- Buckatunna, Mississippi Location in the United States
- Coordinates: 31°32′21″N 88°31′41″W﻿ / ﻿31.53917°N 88.52806°W
- Country: United States
- State: Mississippi
- County: Wayne

Area
- • Total: 6.22 sq mi (16.10 km^{2})
- • Land: 6.19 sq mi (16.02 km^{2})
- • Water: 0.031 sq mi (0.08 km^{2})

Population (2020)
- • Total: 383
- • Density: 61.9/sq mi (23.91/km^{2})
- Time zone: UTC-6 (Central (CST))
- • Summer (DST): UTC-5 (CDT)
- ZIP code: 39322
- Area code: 601
- FIPS code: 28-09380

= Buckatunna, Mississippi =

Buckatunna is a census-designated place (CDP) and unincorporated community located in Wayne County, Mississippi, United States. The population was 383 at the 2020 census. Buckatunna is located in the southeast corner of Wayne County, just west of the Alabama state line. Buckatunna has a post office with the zip code 39322.

The community takes its name from nearby Buckatunna Creek.

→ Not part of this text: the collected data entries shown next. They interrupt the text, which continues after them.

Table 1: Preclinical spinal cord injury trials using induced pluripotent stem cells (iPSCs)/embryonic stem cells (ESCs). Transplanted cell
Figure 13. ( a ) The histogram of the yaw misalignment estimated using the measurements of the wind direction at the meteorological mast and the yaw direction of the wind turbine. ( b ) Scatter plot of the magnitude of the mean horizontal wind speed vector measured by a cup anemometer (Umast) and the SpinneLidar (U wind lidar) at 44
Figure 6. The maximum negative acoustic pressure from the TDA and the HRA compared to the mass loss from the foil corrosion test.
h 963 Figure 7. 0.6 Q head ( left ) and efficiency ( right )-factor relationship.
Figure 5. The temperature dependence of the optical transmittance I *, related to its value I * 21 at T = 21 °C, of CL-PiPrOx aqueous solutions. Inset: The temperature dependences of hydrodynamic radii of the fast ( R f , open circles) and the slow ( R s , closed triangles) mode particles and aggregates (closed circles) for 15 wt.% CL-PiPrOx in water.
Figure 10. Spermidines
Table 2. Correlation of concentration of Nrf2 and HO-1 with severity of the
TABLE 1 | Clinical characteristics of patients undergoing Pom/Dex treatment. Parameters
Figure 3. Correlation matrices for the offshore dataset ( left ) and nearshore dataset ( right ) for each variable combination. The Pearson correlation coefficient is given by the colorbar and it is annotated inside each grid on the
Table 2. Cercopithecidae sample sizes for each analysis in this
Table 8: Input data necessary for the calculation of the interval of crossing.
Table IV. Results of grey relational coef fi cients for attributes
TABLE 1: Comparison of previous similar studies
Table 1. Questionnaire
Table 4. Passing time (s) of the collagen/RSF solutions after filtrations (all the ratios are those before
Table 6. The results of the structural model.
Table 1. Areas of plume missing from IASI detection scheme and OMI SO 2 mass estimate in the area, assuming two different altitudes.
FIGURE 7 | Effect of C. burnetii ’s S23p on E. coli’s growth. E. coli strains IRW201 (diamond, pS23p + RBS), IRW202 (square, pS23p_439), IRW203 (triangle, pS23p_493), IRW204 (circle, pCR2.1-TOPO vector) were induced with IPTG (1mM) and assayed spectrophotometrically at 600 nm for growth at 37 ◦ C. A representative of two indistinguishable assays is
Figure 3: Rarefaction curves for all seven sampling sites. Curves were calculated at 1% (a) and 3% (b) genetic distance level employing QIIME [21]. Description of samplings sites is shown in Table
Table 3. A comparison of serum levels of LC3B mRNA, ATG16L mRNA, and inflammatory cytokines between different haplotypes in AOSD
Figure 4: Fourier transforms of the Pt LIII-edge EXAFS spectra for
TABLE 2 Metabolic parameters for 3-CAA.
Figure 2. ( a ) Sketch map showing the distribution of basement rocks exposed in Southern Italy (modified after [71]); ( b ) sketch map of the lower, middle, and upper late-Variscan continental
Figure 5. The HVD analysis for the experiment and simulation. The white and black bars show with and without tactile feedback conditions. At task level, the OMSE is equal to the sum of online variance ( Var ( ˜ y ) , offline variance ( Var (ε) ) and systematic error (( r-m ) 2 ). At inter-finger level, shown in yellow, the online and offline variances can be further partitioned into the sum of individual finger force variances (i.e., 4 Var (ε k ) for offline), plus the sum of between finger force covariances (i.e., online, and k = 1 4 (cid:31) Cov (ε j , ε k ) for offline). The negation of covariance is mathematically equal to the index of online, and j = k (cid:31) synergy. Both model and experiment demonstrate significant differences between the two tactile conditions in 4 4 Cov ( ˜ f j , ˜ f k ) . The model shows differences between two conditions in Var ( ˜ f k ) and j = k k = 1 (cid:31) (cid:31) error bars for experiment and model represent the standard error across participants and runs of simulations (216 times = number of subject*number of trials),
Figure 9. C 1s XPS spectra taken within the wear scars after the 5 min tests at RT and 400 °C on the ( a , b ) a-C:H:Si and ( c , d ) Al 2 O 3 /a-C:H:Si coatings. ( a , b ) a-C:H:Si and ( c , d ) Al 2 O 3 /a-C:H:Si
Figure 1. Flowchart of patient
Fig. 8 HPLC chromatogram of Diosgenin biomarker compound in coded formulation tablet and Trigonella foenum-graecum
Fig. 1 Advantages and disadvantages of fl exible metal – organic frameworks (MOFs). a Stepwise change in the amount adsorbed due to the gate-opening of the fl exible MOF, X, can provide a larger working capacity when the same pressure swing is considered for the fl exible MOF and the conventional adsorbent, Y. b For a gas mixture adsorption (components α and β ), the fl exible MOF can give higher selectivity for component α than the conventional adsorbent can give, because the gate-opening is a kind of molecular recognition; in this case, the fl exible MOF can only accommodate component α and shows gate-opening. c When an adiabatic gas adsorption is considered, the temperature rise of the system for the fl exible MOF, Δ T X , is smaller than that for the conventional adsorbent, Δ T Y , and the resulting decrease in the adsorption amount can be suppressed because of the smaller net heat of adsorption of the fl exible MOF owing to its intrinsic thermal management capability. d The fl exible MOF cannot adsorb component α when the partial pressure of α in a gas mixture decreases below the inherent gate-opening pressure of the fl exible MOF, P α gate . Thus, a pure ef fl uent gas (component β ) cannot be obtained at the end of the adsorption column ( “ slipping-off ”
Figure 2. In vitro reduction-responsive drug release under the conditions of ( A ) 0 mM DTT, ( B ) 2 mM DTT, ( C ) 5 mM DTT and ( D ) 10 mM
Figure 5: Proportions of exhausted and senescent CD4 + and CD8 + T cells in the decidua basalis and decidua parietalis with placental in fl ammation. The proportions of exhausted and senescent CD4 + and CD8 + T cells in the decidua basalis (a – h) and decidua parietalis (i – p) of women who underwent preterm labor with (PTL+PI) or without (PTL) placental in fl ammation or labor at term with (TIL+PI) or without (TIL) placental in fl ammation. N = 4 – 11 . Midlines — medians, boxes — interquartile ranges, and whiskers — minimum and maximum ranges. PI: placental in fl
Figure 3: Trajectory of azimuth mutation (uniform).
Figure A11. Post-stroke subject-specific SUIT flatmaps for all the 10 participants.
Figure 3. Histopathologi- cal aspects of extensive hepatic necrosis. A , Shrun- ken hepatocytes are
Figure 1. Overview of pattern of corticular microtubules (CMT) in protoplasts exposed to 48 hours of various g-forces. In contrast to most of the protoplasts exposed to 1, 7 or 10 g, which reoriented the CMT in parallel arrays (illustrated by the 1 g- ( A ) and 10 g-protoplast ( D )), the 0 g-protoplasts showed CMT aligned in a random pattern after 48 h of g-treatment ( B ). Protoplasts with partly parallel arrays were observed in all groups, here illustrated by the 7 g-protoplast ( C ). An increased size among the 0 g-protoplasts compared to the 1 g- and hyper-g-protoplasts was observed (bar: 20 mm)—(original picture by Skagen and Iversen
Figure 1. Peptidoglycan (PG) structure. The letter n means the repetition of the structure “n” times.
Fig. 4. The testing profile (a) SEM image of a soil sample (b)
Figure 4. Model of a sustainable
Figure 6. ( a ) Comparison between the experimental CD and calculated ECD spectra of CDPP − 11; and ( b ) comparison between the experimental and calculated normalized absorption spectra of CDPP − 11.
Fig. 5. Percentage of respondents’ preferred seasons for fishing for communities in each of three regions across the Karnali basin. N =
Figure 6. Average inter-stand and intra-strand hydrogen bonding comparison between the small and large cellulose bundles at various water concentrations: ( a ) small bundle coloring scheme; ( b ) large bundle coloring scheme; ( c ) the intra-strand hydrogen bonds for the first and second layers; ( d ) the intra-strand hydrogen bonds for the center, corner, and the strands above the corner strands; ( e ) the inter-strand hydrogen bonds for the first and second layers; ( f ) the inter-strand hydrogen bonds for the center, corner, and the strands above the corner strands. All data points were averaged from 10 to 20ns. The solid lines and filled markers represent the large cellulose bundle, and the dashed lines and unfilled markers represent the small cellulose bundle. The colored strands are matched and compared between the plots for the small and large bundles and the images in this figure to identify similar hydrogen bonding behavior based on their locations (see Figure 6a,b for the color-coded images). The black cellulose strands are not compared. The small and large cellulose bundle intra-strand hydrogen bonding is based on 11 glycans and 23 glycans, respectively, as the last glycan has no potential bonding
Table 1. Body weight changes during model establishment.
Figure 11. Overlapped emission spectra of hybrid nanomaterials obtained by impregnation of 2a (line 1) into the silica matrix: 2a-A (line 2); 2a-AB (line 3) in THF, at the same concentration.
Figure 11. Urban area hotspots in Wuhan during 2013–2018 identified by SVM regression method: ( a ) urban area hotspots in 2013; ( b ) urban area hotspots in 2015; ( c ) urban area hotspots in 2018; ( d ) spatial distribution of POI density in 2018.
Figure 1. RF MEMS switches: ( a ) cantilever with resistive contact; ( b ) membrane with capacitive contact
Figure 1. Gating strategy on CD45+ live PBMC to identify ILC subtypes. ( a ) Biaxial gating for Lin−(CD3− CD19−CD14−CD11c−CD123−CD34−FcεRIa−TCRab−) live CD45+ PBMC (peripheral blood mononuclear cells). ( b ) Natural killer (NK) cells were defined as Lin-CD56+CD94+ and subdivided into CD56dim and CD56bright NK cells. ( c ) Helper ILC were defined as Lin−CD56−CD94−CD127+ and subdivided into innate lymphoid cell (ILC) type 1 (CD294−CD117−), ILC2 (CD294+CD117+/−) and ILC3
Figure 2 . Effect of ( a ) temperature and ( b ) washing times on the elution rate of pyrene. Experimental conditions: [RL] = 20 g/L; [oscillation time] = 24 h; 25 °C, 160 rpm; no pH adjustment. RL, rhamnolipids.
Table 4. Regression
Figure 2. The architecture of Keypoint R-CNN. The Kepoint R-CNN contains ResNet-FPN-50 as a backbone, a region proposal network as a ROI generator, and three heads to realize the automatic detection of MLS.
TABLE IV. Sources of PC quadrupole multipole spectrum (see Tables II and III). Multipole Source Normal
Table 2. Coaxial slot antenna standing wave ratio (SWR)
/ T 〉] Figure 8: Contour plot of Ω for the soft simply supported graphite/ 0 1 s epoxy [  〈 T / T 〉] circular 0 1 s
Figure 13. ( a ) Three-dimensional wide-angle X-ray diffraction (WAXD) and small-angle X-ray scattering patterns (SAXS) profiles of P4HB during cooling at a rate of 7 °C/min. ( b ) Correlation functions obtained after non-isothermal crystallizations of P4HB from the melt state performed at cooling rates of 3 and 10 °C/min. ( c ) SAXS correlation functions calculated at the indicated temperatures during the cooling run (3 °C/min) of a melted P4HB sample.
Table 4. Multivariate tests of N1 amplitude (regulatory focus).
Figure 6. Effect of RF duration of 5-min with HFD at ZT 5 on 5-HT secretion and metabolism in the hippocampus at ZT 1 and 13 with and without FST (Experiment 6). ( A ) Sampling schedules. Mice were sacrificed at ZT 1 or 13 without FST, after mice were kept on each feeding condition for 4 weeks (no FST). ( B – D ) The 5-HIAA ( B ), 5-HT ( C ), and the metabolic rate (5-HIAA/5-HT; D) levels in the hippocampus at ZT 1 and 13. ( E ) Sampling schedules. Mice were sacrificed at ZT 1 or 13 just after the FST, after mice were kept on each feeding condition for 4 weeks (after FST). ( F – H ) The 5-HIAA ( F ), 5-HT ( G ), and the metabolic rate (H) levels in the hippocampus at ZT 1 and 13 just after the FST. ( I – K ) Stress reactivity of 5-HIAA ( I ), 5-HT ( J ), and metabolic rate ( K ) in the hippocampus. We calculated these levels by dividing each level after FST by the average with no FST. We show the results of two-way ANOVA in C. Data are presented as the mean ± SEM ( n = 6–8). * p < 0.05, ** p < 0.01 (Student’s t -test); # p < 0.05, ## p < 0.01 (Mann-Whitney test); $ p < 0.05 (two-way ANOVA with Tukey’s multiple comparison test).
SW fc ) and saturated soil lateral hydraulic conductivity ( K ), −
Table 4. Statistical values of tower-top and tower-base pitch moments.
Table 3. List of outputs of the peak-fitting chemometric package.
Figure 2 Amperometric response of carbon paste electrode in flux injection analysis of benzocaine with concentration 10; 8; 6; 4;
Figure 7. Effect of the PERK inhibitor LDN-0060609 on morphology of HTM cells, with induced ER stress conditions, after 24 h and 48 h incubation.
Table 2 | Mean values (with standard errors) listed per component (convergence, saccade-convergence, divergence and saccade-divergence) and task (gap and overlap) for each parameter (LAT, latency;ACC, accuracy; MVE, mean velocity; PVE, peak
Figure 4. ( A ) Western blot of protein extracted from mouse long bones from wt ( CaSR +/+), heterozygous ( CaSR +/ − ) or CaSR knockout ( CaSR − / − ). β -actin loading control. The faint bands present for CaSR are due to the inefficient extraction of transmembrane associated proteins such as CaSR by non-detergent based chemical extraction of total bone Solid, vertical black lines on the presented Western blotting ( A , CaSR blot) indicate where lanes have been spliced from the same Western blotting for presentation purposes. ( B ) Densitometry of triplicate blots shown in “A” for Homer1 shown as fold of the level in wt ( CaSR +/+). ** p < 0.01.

Buckatunna is the hometown of professional football player Jerrell Powe.

== Demographics ==

Buckatunna first appeared as a census designated place in the 2010 U.S. census.

Historical population
| Census | Pop. | Note | %± |
| 2010 | 516 |  | — |
| 2020 | 383 |  | −25.8% |
U.S. Decennial Census

===Racial and ethnic composition===

Buckatunna CDP, Mississippi – Racial and ethnic composition Note: the US Census treats Hispanic/Latino as an ethnic category. This table excludes Latinos from the racial categories and assigns them to a separate category. Hispanics/Latinos may be of any race.
| Race / Ethnicity (NH = Non-Hispanic) | Pop 2010 | Pop 2020 | % 2010 | % 2020 |
|---|---|---|---|---|
| White alone (NH) | 247 | 145 | 47.87% | 37.86% |
| Black or African American alone (NH) | 259 | 220 | 50.19% | 57.44% |
| Native American or Alaska Native alone (NH) | 0 | 0 | 0.00% | 0.00% |
| Asian alone (NH) | 0 | 0 | 0.00% | 0.00% |
| Native Hawaiian or Pacific Islander alone (NH) | 0 | 0 | 0.00% | 0.00% |
| Other race alone (NH) | 0 | 0 | 0.00% | 0.00% |
| Mixed race or Multiracial (NH) | 4 | 13 | 0.78% | 3.39% |
| Hispanic or Latino (any race) | 6 | 5 | 1.16% | 1.31% |
| Total | 516 | 383 | 100.00% | 100.00% |

===2020 census===
As of the 2020 United States census, there were 383 people, 97 households, and 97 families residing in the CDP.